→ DESCRIPTION OF THE TASK: Can you quote, word for word, every line from the first line of the records below through the line containing "Скорость выдачи", and nothing else?

→ DATA TO PROCESS:
[Start of section]

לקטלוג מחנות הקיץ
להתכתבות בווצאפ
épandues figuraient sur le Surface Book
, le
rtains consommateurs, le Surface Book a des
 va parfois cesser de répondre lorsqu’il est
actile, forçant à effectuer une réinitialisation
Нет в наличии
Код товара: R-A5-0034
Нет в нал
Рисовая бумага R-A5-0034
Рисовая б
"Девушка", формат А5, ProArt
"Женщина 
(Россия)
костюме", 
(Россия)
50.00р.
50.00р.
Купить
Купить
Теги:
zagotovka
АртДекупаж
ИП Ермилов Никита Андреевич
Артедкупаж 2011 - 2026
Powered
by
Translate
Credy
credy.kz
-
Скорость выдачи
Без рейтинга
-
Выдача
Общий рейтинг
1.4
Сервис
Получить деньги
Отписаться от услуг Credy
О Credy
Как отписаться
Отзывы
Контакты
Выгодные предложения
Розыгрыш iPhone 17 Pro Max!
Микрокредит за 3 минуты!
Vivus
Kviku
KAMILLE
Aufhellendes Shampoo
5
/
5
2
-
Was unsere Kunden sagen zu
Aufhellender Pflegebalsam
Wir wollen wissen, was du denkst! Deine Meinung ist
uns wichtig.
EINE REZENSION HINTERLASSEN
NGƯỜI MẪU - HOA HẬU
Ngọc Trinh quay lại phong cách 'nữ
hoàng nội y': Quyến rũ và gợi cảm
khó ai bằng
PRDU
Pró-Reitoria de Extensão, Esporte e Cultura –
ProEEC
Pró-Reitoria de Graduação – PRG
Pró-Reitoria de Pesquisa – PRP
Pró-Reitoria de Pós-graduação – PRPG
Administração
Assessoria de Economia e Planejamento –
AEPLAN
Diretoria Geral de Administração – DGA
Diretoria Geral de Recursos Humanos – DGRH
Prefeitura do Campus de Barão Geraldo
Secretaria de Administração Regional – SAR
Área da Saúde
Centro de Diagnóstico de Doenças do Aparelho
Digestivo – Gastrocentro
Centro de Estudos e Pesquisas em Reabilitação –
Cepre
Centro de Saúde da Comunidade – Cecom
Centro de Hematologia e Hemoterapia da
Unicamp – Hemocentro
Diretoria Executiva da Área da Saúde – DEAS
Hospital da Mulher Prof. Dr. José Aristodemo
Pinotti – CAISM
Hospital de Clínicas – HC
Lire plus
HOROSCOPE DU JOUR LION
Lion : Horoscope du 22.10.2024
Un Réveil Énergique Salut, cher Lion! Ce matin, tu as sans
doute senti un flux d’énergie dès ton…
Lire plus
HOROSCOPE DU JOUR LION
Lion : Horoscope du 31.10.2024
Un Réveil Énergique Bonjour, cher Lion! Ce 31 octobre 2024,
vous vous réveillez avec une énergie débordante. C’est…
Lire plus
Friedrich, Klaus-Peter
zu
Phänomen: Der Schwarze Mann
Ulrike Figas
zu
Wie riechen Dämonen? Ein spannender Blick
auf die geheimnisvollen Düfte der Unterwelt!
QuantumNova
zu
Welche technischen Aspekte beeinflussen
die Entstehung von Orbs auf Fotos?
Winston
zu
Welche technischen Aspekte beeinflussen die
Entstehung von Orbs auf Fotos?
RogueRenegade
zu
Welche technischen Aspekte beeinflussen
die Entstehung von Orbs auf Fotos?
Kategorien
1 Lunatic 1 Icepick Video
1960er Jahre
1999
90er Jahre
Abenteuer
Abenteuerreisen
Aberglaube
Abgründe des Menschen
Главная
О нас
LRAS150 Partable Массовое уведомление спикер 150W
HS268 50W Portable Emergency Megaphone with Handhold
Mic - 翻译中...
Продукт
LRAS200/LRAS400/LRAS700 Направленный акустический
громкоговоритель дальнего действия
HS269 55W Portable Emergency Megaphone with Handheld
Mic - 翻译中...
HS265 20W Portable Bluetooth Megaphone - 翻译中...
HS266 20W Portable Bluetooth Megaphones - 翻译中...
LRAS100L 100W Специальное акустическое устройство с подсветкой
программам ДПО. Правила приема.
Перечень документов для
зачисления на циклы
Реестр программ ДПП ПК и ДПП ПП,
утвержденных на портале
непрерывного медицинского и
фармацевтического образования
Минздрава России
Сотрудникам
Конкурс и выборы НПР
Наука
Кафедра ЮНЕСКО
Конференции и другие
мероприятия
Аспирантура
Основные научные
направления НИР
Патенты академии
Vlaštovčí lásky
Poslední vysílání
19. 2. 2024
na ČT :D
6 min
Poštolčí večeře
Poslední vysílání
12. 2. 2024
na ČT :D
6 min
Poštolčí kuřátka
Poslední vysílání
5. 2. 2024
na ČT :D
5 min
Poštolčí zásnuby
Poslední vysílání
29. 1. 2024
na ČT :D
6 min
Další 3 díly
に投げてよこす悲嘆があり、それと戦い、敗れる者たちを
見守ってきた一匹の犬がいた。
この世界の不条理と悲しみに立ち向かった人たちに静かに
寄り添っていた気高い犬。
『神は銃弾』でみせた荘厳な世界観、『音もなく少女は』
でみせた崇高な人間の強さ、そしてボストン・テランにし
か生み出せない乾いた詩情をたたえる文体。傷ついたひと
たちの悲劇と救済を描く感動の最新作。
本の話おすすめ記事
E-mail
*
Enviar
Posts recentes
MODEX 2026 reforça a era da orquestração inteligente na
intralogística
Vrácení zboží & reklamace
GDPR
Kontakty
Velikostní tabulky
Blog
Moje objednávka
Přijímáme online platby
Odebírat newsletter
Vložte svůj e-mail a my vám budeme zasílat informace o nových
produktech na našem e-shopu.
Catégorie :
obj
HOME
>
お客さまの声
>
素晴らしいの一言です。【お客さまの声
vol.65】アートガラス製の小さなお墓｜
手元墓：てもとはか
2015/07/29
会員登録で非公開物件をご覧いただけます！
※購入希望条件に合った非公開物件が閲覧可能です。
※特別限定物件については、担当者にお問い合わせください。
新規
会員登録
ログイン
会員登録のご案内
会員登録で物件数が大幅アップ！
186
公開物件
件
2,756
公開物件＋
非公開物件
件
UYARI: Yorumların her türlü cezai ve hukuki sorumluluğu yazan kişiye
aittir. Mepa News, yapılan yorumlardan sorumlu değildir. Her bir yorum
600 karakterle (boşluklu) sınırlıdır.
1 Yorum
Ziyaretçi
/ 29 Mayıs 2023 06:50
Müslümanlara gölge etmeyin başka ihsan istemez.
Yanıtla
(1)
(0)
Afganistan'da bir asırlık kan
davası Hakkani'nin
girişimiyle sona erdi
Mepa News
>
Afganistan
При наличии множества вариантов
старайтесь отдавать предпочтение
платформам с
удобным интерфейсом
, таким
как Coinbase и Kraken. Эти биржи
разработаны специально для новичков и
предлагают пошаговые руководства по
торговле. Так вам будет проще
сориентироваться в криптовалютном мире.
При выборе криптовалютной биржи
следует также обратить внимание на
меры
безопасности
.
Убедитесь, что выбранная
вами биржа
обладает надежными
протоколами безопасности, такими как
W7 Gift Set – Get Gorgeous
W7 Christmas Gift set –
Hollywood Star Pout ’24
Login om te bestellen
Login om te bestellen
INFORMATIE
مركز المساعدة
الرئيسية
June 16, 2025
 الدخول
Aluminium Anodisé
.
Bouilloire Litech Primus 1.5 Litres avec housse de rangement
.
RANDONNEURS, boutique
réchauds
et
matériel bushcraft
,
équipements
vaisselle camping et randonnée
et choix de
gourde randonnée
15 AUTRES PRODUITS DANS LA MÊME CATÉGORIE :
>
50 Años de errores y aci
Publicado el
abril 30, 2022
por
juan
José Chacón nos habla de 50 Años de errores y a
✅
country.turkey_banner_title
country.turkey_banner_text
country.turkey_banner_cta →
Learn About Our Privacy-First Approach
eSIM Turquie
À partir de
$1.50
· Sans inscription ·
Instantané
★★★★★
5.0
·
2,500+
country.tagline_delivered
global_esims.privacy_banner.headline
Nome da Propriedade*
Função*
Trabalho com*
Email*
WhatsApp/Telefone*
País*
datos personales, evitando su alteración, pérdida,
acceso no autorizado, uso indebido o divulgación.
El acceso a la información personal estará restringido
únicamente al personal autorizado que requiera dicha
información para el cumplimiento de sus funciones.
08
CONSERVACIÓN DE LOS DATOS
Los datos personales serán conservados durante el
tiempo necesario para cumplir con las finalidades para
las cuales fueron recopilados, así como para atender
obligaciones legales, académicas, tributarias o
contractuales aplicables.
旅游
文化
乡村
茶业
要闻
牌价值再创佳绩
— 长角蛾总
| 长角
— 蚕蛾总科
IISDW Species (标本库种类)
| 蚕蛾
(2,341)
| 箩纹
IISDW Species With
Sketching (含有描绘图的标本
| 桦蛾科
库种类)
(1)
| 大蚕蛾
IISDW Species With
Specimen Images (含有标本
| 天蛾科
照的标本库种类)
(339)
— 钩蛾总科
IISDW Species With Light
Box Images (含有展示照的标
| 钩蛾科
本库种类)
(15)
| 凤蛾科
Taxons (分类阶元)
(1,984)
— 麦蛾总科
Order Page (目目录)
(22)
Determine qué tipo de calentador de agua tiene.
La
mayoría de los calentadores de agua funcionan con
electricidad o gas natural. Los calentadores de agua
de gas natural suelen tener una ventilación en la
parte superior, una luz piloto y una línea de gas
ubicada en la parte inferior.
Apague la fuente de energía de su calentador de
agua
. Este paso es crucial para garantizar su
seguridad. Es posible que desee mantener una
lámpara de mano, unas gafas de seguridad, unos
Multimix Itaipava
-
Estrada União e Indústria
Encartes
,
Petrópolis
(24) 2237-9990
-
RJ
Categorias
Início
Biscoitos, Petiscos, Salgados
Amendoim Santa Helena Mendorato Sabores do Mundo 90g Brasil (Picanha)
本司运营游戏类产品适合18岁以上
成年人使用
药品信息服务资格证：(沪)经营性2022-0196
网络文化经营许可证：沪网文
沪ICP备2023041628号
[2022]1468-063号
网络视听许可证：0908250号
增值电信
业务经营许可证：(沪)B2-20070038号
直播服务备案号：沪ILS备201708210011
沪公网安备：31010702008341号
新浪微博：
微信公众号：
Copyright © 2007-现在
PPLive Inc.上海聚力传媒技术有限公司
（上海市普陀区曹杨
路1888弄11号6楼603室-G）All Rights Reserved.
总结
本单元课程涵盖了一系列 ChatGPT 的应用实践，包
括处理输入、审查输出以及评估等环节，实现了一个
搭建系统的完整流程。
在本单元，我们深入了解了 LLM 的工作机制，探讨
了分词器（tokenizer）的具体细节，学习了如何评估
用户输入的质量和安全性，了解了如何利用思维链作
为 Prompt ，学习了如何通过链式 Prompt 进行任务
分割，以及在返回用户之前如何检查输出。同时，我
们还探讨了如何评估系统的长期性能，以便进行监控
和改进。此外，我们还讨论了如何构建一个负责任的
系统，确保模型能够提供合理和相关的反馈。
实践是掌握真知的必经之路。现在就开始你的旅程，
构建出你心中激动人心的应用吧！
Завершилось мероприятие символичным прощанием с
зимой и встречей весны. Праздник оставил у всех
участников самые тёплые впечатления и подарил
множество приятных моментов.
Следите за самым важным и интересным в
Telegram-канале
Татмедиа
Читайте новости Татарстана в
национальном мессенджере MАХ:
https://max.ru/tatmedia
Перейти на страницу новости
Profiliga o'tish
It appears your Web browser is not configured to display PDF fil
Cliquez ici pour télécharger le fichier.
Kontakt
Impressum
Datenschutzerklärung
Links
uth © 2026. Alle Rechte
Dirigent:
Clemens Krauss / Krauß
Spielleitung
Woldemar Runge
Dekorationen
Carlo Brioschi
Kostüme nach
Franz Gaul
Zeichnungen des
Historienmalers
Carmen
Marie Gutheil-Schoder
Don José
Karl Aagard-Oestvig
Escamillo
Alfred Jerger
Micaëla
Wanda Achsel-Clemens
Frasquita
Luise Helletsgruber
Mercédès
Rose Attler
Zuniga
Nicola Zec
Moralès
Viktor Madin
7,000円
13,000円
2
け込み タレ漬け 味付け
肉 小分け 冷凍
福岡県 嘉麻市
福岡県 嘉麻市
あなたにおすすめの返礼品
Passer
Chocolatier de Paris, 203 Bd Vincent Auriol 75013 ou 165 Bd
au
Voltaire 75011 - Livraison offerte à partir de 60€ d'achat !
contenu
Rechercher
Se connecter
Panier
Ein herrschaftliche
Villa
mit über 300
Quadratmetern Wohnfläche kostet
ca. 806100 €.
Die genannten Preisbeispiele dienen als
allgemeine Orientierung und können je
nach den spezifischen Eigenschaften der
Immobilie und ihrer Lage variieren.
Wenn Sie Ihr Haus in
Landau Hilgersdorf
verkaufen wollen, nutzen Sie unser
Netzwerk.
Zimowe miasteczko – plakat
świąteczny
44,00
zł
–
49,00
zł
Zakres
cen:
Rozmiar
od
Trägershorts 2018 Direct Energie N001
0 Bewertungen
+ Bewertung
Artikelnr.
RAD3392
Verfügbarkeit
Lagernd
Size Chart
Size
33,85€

[End of section]

→ WRITTEN ANSWER:
לקטלוג מחנות הקיץ
להתכתבות בווצאפ
épandues figuraient sur le Surface Book
, le
rtains consommateurs, le Surface Book a des
 va parfois cesser de répondre lorsqu’il est
actile, forçant à effectuer une réinitialisation
Нет в наличии
Код товара: R-A5-0034
Нет в нал
Рисовая бумага R-A5-0034
Рисовая б
"Девушка", формат А5, ProArt
"Женщина 
(Россия)
костюме", 
(Россия)
50.00р.
50.00р.
Купить
Купить
Теги:
zagotovka
АртДекупаж
ИП Ермилов Никита Андреевич
Артедкупаж 2011 - 2026
Powered
by
Translate
Credy
credy.kz
-
Скорость выдачи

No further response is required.